Dia tersenyum, lalu menjawab, “Tanyakan saja sama suamimu. Dia yang lebih dulu menggodaku.”

“Oh ya? Trus kamu meladeni godaannya?”

Dia membuang muka. Sepertinya tidak menduga seranganku secepat itu. Aku memang tanpa jeda langsung merespon pernyataannya.

“Ya, kenapa? Aku merasa nyaman dengan perhatian yang diberikan Mas Wildan. Dia pun merasakan hal yang sama,” selorohnya diiringi seringai di wajah. Semakin memperlihatkan wataknya, licik.

“Sejak kapan?”

Oh...apa suamimu tak pernah cerita sama sekali tentang diriku? Kami kenal di klub mobil.” Nely tetap tenang menjawab setiap pertanyaanku.

Astaga, memoriku langsung teringat momen kisaran tiga bulan lalu. Saat Mas Wildan meminta izin untuk bergabung di klub mobil agar menambah teman dan informasi tentang seluk beluk kendaraan yang kami miliki. Dan aku mengiyakannya saja waktu itu. Karena pikirku anggota klub mobil biasanya bapak-bapak. Enggak tahu kalau terselip Si Ulat Bulu juga di dalamnya.
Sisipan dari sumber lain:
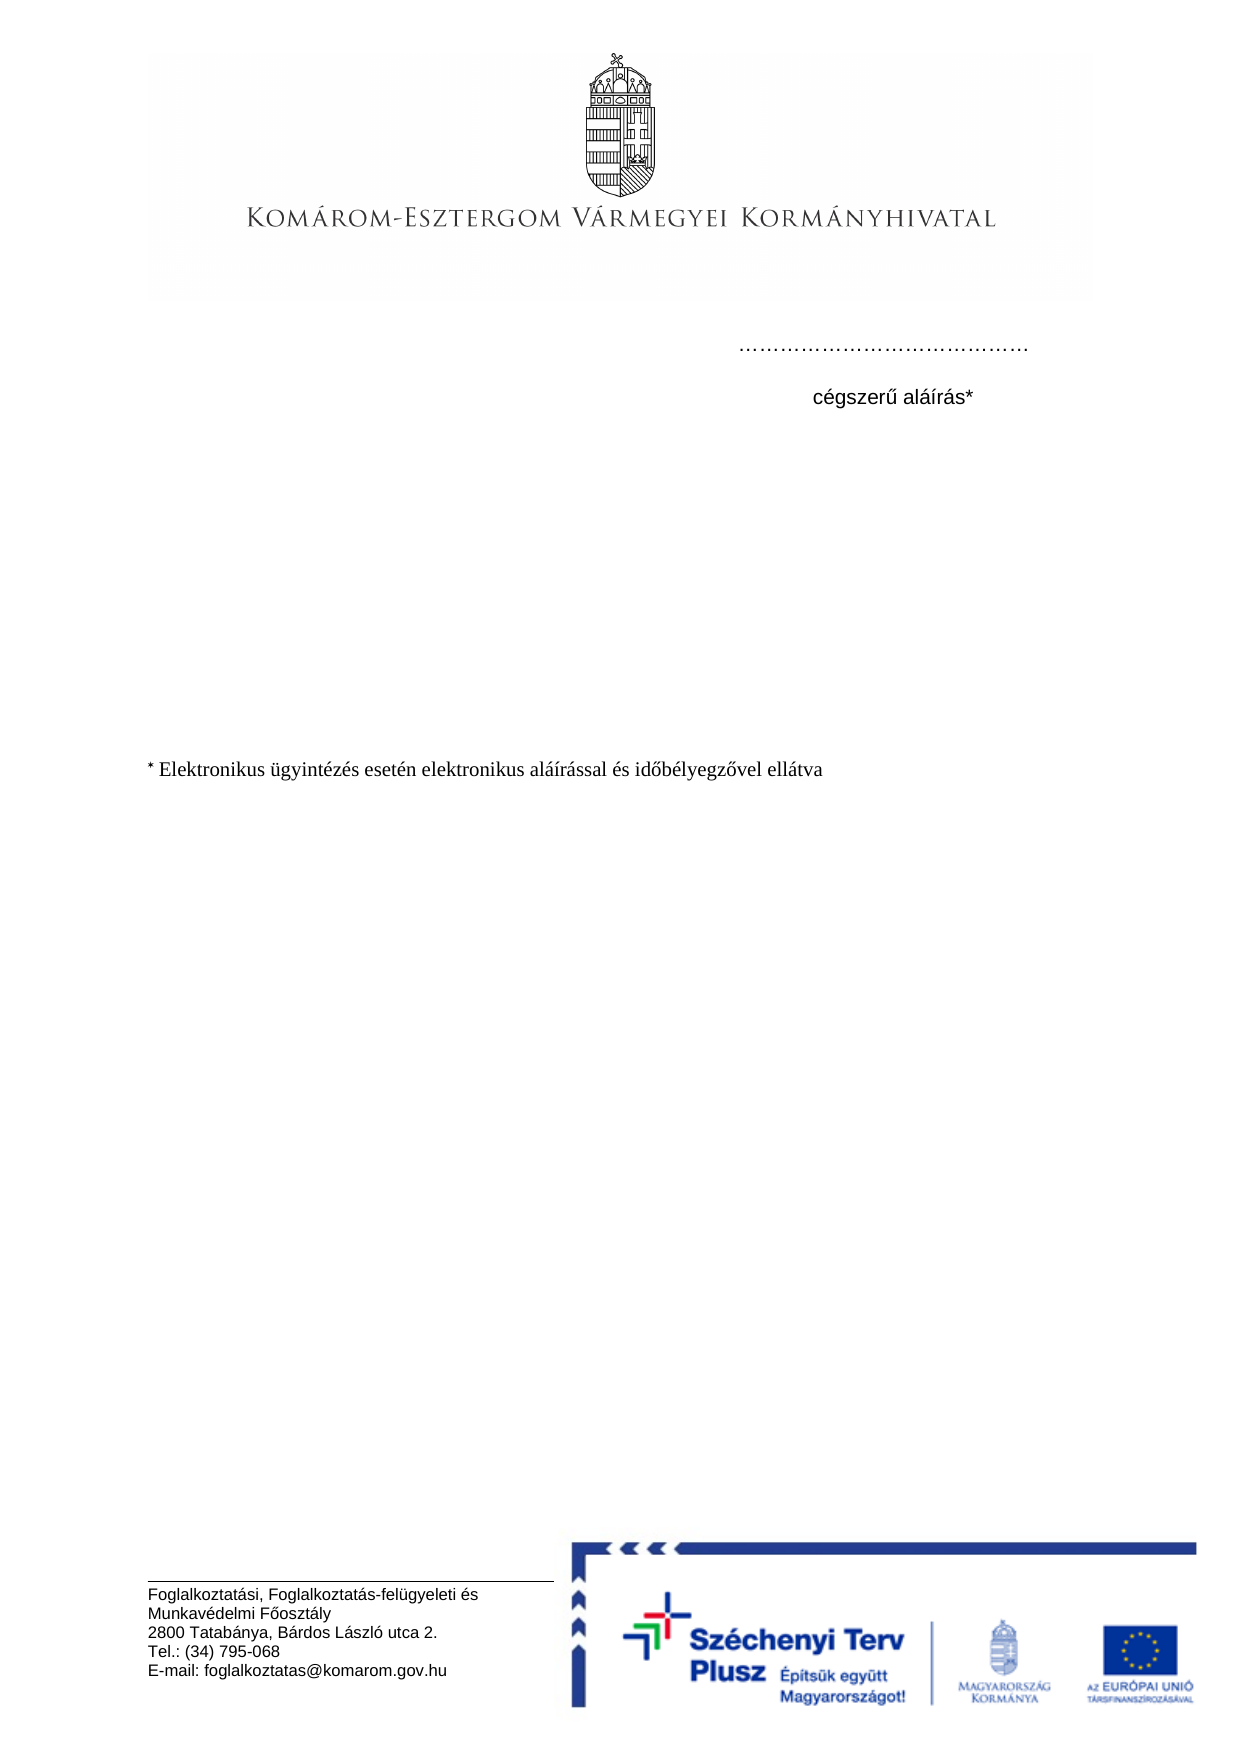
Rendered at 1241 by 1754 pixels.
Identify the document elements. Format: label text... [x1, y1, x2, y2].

text Elektronikus ügyintézés esetén elektronikus aláírással és időbélyegzővel ellátva [148, 757, 1093, 781]
picture [147, 53, 1093, 301]
text cégszerű aláírás* [738, 385, 1093, 409]
text …………………………………… [738, 332, 1093, 356]
picture [552, 1527, 1234, 1745]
Memoriku kembali terbuka. Mas Wildan juga pernah mengenalkan anggota klub yang sudah bergabung terlebih dahulu. Salah satunya si Nely ini. Saat itu ditunjukkan gambar Nely dengan dua anak perempuannya. Aku hanya meliriknya sekilas. Lalu terlontar dari mulut suamiku, “Ini loh Dik, kasihan. Janda anak dua ditinggal suaminya karena kepincut perawan.”

Loh kok tahu kalo kepincut perawan?” tanyaku spontan kala itu.
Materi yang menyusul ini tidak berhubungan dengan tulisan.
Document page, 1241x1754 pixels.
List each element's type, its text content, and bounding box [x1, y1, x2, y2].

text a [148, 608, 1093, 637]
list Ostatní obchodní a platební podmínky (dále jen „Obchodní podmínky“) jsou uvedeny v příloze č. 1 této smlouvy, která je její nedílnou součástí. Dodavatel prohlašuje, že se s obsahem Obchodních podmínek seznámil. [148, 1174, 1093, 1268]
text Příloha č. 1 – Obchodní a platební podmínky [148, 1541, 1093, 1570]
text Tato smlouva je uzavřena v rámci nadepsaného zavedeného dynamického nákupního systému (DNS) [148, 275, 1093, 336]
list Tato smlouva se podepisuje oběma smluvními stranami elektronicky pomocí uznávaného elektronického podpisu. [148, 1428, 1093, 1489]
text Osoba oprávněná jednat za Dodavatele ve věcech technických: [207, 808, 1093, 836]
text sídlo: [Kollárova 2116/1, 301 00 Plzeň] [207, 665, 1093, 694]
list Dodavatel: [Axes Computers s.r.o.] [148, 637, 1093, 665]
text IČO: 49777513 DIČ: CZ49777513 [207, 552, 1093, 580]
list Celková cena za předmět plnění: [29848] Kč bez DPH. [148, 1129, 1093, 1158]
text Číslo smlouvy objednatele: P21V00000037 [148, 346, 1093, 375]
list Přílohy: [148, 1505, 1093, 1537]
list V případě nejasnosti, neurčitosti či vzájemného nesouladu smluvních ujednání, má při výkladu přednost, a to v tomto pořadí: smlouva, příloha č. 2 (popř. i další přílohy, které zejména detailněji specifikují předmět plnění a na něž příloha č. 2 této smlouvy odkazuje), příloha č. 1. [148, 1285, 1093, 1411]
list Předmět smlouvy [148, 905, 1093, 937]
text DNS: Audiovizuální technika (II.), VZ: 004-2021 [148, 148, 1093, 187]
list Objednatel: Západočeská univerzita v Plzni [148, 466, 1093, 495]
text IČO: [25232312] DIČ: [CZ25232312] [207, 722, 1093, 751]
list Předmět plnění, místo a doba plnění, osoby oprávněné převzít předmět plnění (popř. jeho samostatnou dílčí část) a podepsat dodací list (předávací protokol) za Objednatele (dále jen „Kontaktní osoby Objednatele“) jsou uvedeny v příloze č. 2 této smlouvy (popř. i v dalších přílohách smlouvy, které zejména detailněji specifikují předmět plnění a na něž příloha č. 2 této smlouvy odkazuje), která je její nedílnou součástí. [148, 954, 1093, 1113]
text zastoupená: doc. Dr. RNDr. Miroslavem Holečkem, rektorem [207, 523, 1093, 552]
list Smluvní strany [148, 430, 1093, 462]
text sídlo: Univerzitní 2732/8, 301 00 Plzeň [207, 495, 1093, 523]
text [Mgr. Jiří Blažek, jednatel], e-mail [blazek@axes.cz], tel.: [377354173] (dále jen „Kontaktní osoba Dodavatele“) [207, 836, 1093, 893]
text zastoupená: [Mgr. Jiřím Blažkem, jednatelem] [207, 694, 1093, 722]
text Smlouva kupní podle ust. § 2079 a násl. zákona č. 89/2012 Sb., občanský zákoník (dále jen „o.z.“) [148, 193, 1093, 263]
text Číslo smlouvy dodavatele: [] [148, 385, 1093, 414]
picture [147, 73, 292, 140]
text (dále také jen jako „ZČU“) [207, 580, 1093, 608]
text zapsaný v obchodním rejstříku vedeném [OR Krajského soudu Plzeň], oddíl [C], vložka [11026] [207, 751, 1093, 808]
“Sudah umum di grup, semua sudah tahu ceritanya. Sering jadi bahan bully-an juga.”

Aku pun merespon biasa saja. Karena merasa tidak kenal. Juga percaya enggak mungkin Mas Wildan tergoda janda dua anak itu. Namun, tak kusangka rasa kasihan itu menjadi awal mula petaka.    

Oh ya, aku ingat. Kamu janda yang ditinggal suamimu nikah lagi sama perawan itu, ‘kan? Ka-si-han! Trus kamu kesepian? Akhirnya mencari pelampiasan?” Kulontarkan pertanyaan retoris yang pasti mengusik harga diri Nely. Itu jika dia masih merasa punya kehormatan. Kulihat wajah Nely mulai bersungut-sungut.
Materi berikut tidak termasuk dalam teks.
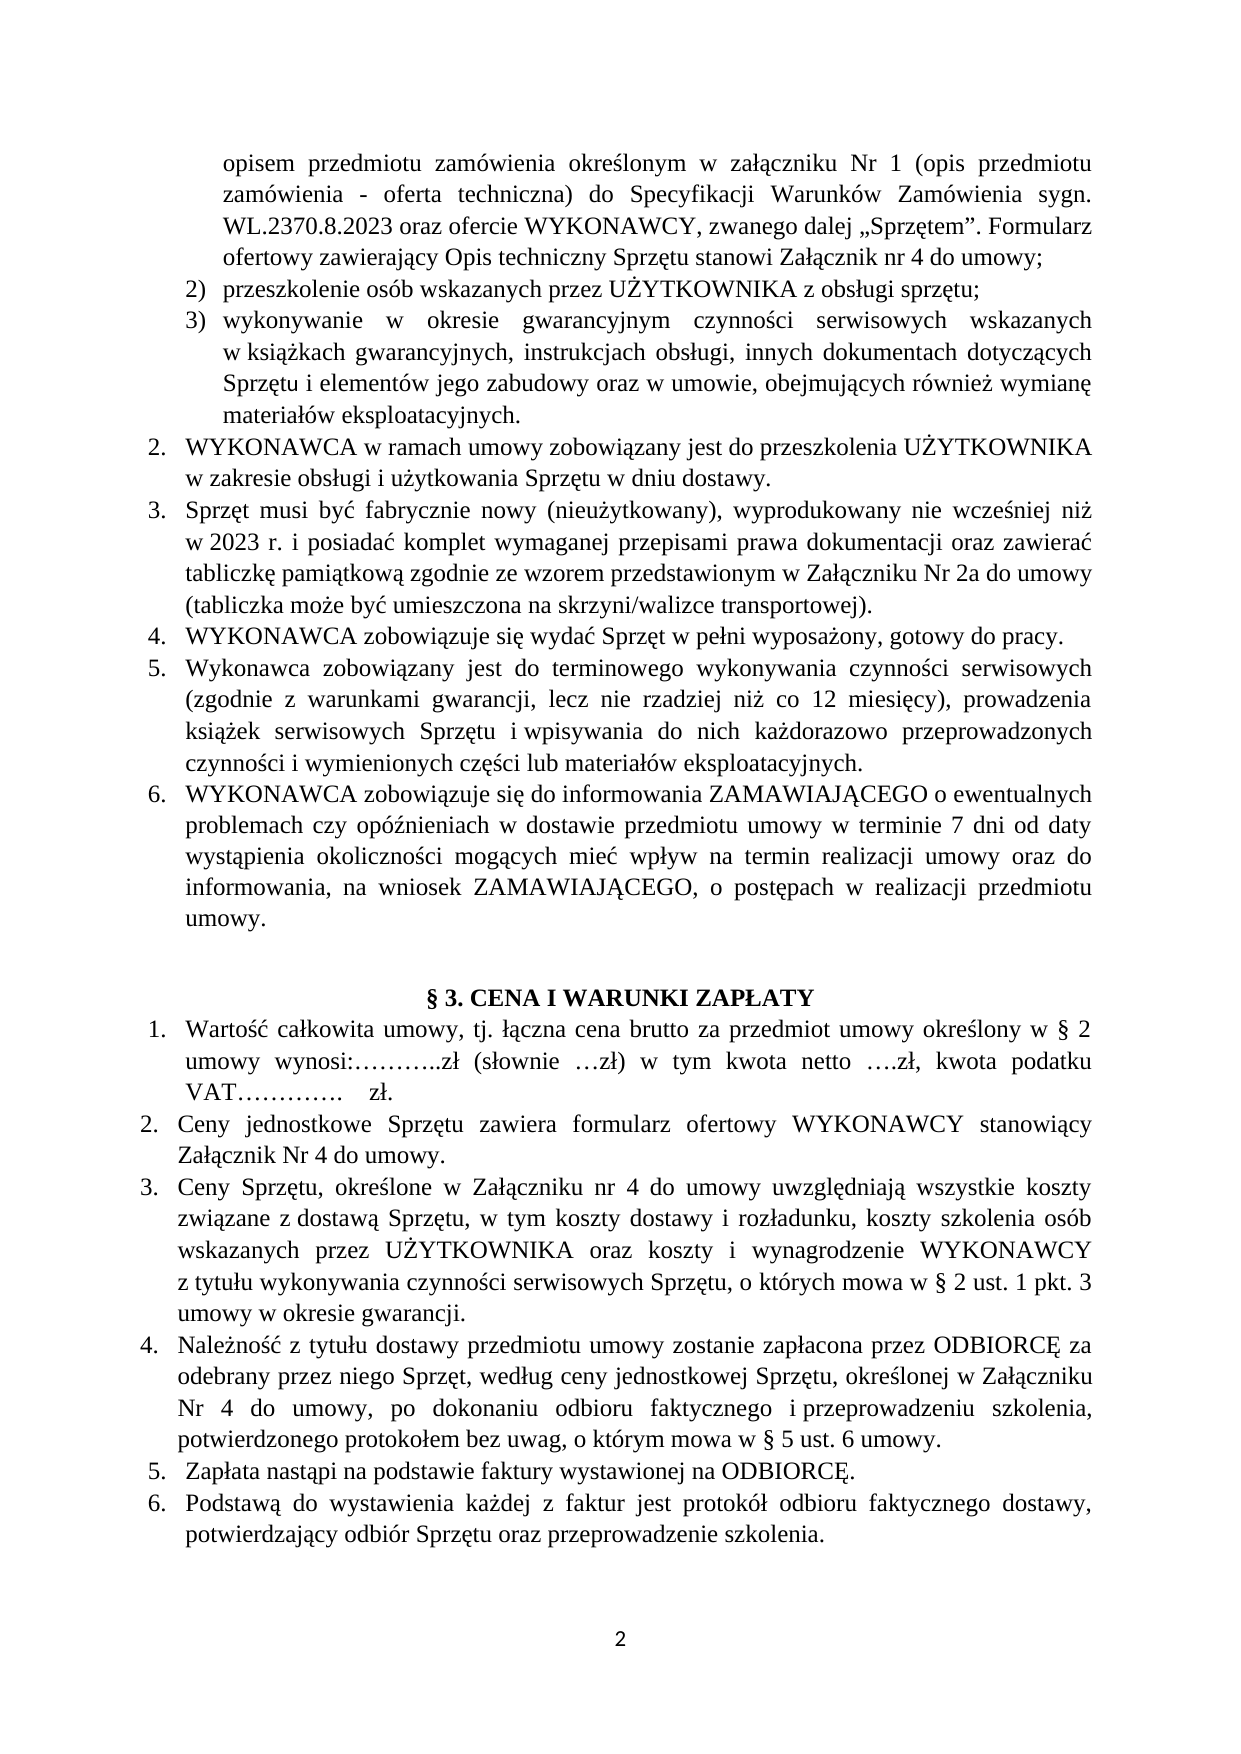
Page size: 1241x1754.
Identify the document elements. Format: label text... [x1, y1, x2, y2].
Lalu kutambahi, “Sama laki-laki beristri lagi. Sepertinya kamu sudah siap disebut rondo gatel.” Kulontarkan semua kesimpulan ini dengan nada yang mantap. Hingga membuat Nely muntab. Lalu ia bangun dari kursinya dan menuju ke arahku. Tangannya hampir saja meraih paksa kerudungku. Namun, tiba-tiba Bu Lek Titik muncul menjadi tamengku.

Eh…eh…eh....jangan sentuh keponakanku! Sampean itu tamu di sini kok ngajak gelut.” Lek Titik segera menghempaskan kasar tangan Nely yang hampir menyambar kerudungku.

“Kalo enggak terima disebut rondo gatel, cari laki-laki single sana! Bukan suami orang.” Lek Titik masih meluapkan emosinya. Rupanya tadi suaraku terdengar ke luar. Sampai Lek Titik mengetahui apa yang kuucapkan. Ibu mertua akhirnya juga ikut ke ruang tamu mendengar ada keributan di sini.

“Aku ya pernah jadi janda, Mbak. Tapi masih bisa jaga sikap. Enggak kayak Sampean. Buktinya aku sekarang ya menikah, tapi sama duda. Nikah resmi. Enggak kayak Sampean, nikah siri sama suami orang lagi. Jelek-jelekin janda lainnya saja.” Lek Titik masih saja mengata-ngatai Nely.

Sementara Nely menggerakkan bibirnya ke samping. Kata orang Jawa mencep. Tanda ia tak terima atas tuduhan yang diberikan kepadanya.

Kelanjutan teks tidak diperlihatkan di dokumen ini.